Dataset items:
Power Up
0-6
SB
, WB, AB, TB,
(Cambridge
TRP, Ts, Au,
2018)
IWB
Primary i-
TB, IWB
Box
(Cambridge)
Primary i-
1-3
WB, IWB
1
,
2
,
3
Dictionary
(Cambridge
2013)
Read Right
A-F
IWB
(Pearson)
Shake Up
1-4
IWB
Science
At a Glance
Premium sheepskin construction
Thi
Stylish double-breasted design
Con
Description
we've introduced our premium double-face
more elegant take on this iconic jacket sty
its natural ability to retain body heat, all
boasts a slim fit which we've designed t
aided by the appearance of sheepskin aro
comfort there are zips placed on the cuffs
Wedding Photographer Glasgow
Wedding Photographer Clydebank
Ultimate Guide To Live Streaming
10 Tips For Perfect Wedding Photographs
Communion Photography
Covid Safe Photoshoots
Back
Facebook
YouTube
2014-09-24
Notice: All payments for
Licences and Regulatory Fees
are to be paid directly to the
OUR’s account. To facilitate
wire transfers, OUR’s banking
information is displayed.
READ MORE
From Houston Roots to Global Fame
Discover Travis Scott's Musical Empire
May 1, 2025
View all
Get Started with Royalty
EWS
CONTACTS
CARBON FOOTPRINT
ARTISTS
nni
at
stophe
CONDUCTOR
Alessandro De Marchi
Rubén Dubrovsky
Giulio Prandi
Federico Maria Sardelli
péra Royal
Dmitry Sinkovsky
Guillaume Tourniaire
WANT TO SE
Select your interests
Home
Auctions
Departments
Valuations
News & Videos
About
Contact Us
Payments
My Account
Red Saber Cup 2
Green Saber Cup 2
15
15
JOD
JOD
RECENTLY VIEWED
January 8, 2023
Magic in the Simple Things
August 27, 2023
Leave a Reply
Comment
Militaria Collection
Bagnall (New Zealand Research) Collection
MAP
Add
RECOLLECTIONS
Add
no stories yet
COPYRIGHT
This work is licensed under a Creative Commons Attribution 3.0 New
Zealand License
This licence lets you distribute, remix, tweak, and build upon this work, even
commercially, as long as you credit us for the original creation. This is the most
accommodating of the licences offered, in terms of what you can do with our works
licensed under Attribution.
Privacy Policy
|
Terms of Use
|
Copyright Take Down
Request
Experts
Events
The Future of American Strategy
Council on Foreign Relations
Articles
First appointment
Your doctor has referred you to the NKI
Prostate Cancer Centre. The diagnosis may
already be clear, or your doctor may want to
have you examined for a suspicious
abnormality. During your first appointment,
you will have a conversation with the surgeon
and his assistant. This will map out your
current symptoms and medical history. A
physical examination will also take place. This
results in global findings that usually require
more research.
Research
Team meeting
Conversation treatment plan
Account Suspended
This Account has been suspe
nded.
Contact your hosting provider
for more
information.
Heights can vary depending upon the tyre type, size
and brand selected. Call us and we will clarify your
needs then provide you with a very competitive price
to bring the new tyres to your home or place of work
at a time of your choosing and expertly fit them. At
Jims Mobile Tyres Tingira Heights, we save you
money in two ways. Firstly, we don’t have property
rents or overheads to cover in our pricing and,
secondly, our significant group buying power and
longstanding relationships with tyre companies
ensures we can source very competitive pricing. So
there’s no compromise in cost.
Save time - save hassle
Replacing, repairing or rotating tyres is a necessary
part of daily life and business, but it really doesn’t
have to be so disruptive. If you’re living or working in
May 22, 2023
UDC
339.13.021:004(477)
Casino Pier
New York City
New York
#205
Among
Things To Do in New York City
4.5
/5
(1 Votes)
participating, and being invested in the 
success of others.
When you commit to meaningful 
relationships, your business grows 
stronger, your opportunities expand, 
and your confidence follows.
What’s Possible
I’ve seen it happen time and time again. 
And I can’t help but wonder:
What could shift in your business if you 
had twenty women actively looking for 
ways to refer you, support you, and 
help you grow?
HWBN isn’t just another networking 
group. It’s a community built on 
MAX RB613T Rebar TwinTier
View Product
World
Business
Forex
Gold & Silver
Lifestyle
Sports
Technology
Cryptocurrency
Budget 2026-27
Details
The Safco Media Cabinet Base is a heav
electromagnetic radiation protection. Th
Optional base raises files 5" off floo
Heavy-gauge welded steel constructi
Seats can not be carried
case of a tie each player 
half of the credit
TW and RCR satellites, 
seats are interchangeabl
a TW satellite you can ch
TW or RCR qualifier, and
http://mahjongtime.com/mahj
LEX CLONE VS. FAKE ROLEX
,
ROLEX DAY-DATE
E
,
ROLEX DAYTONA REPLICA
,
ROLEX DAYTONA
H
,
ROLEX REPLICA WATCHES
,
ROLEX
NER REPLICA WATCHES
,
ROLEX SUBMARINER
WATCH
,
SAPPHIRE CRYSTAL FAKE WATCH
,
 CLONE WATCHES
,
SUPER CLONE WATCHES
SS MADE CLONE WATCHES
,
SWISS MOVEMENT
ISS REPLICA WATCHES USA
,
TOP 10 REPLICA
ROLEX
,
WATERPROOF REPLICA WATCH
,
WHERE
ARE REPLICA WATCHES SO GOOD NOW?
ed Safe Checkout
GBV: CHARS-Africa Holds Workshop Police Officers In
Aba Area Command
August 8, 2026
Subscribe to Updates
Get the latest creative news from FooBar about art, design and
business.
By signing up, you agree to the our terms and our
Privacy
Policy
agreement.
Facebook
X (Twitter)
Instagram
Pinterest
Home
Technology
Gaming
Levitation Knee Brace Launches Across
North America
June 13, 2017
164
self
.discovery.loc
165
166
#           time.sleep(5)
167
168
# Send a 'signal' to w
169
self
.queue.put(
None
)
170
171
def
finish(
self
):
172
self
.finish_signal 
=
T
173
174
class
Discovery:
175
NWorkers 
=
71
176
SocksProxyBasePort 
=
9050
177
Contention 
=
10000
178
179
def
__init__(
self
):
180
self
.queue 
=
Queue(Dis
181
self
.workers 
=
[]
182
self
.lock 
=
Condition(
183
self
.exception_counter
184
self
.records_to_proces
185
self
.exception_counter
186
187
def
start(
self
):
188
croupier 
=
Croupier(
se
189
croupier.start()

» What to produce: Reproduce every line of text in the items above, unchanged and in the same order.

» Task response:
Power Up
0-6
SB
, WB, AB, TB,
(Cambridge
TRP, Ts, Au,
2018)
IWB
Primary i-
TB, IWB
Box
(Cambridge)
Primary i-
1-3
WB, IWB
1
,
2
,
3
Dictionary
(Cambridge
2013)
Read Right
A-F
IWB
(Pearson)
Shake Up
1-4
IWB
Science
At a Glance
Premium sheepskin construction
Thi
Stylish double-breasted design
Con
Description
we've introduced our premium double-face
more elegant take on this iconic jacket sty
its natural ability to retain body heat, all
boasts a slim fit which we've designed t
aided by the appearance of sheepskin aro
comfort there are zips placed on the cuffs
Wedding Photographer Glasgow
Wedding Photographer Clydebank
Ultimate Guide To Live Streaming
10 Tips For Perfect Wedding Photographs
Communion Photography
Covid Safe Photoshoots
Back
Facebook
YouTube
2014-09-24
Notice: All payments for
Licences and Regulatory Fees
are to be paid directly to the
OUR’s account. To facilitate
wire transfers, OUR’s banking
information is displayed.
READ MORE
From Houston Roots to Global Fame
Discover Travis Scott's Musical Empire
May 1, 2025
View all
Get Started with Royalty
EWS
CONTACTS
CARBON FOOTPRINT
ARTISTS
nni
at
stophe
CONDUCTOR
Alessandro De Marchi
Rubén Dubrovsky
Giulio Prandi
Federico Maria Sardelli
péra Royal
Dmitry Sinkovsky
Guillaume Tourniaire
WANT TO SE
Select your interests
Home
Auctions
Departments
Valuations
News & Videos
About
Contact Us
Payments
My Account
Red Saber Cup 2
Green Saber Cup 2
15
15
JOD
JOD
RECENTLY VIEWED
January 8, 2023
Magic in the Simple Things
August 27, 2023
Leave a Reply
Comment
Militaria Collection
Bagnall (New Zealand Research) Collection
MAP
Add
RECOLLECTIONS
Add
no stories yet
COPYRIGHT
This work is licensed under a Creative Commons Attribution 3.0 New
Zealand License
This licence lets you distribute, remix, tweak, and build upon this work, even
commercially, as long as you credit us for the original creation. This is the most
accommodating of the licences offered, in terms of what you can do with our works
licensed under Attribution.
Privacy Policy
|
Terms of Use
|
Copyright Take Down
Request
Experts
Events
The Future of American Strategy
Council on Foreign Relations
Articles
First appointment
Your doctor has referred you to the NKI
Prostate Cancer Centre. The diagnosis may
already be clear, or your doctor may want to
have you examined for a suspicious
abnormality. During your first appointment,
you will have a conversation with the surgeon
and his assistant. This will map out your
current symptoms and medical history. A
physical examination will also take place. This
results in global findings that usually require
more research.
Research
Team meeting
Conversation treatment plan
Account Suspended
This Account has been suspe
nded.
Contact your hosting provider
for more
information.
Heights can vary depending upon the tyre type, size
and brand selected. Call us and we will clarify your
needs then provide you with a very competitive price
to bring the new tyres to your home or place of work
at a time of your choosing and expertly fit them. At
Jims Mobile Tyres Tingira Heights, we save you
money in two ways. Firstly, we don’t have property
rents or overheads to cover in our pricing and,
secondly, our significant group buying power and
longstanding relationships with tyre companies
ensures we can source very competitive pricing. So
there’s no compromise in cost.
Save time - save hassle
Replacing, repairing or rotating tyres is a necessary
part of daily life and business, but it really doesn’t
have to be so disruptive. If you’re living or working in
May 22, 2023
UDC
339.13.021:004(477)
Casino Pier
New York City
New York
#205
Among
Things To Do in New York City
4.5
/5
(1 Votes)
participating, and being invested in the 
success of others.
When you commit to meaningful 
relationships, your business grows 
stronger, your opportunities expand, 
and your confidence follows.
What’s Possible
I’ve seen it happen time and time again. 
And I can’t help but wonder:
What could shift in your business if you 
had twenty women actively looking for 
ways to refer you, support you, and 
help you grow?
HWBN isn’t just another networking 
group. It’s a community built on 
MAX RB613T Rebar TwinTier
View Product
World
Business
Forex
Gold & Silver
Lifestyle
Sports
Technology
Cryptocurrency
Budget 2026-27
Details
The Safco Media Cabinet Base is a heav
electromagnetic radiation protection. Th
Optional base raises files 5" off floo
Heavy-gauge welded steel constructi
Seats can not be carried
case of a tie each player 
half of the credit
TW and RCR satellites, 
seats are interchangeabl
a TW satellite you can ch
TW or RCR qualifier, and
http://mahjongtime.com/mahj
LEX CLONE VS. FAKE ROLEX
,
ROLEX DAY-DATE
E
,
ROLEX DAYTONA REPLICA
,
ROLEX DAYTONA
H
,
ROLEX REPLICA WATCHES
,
ROLEX
NER REPLICA WATCHES
,
ROLEX SUBMARINER
WATCH
,
SAPPHIRE CRYSTAL FAKE WATCH
,
 CLONE WATCHES
,
SUPER CLONE WATCHES
SS MADE CLONE WATCHES
,
SWISS MOVEMENT
ISS REPLICA WATCHES USA
,
TOP 10 REPLICA
ROLEX
,
WATERPROOF REPLICA WATCH
,
WHERE
ARE REPLICA WATCHES SO GOOD NOW?
ed Safe Checkout
GBV: CHARS-Africa Holds Workshop Police Officers In
Aba Area Command
August 8, 2026
Subscribe to Updates
Get the latest creative news from FooBar about art, design and
business.
By signing up, you agree to the our terms and our
Privacy
Policy
agreement.
Facebook
X (Twitter)
Instagram
Pinterest
Home
Technology
Gaming
Levitation Knee Brace Launches Across
North America
June 13, 2017
164
self
.discovery.loc
165
166
#           time.sleep(5)
167
168
# Send a 'signal' to w
169
self
.queue.put(
None
)
170
171
def
finish(
self
):
172
self
.finish_signal 
=
T
173
174
class
Discovery:
175
NWorkers 
=
71
176
SocksProxyBasePort 
=
9050
177
Contention 
=
10000
178
179
def
__init__(
self
):
180
self
.queue 
=
Queue(Dis
181
self
.workers 
=
[]
182
self
.lock 
=
Condition(
183
self
.exception_counter
184
self
.records_to_proces
185
self
.exception_counter
186
187
def
start(
self
):
188
croupier 
=
Croupier(
se
189
croupier.start()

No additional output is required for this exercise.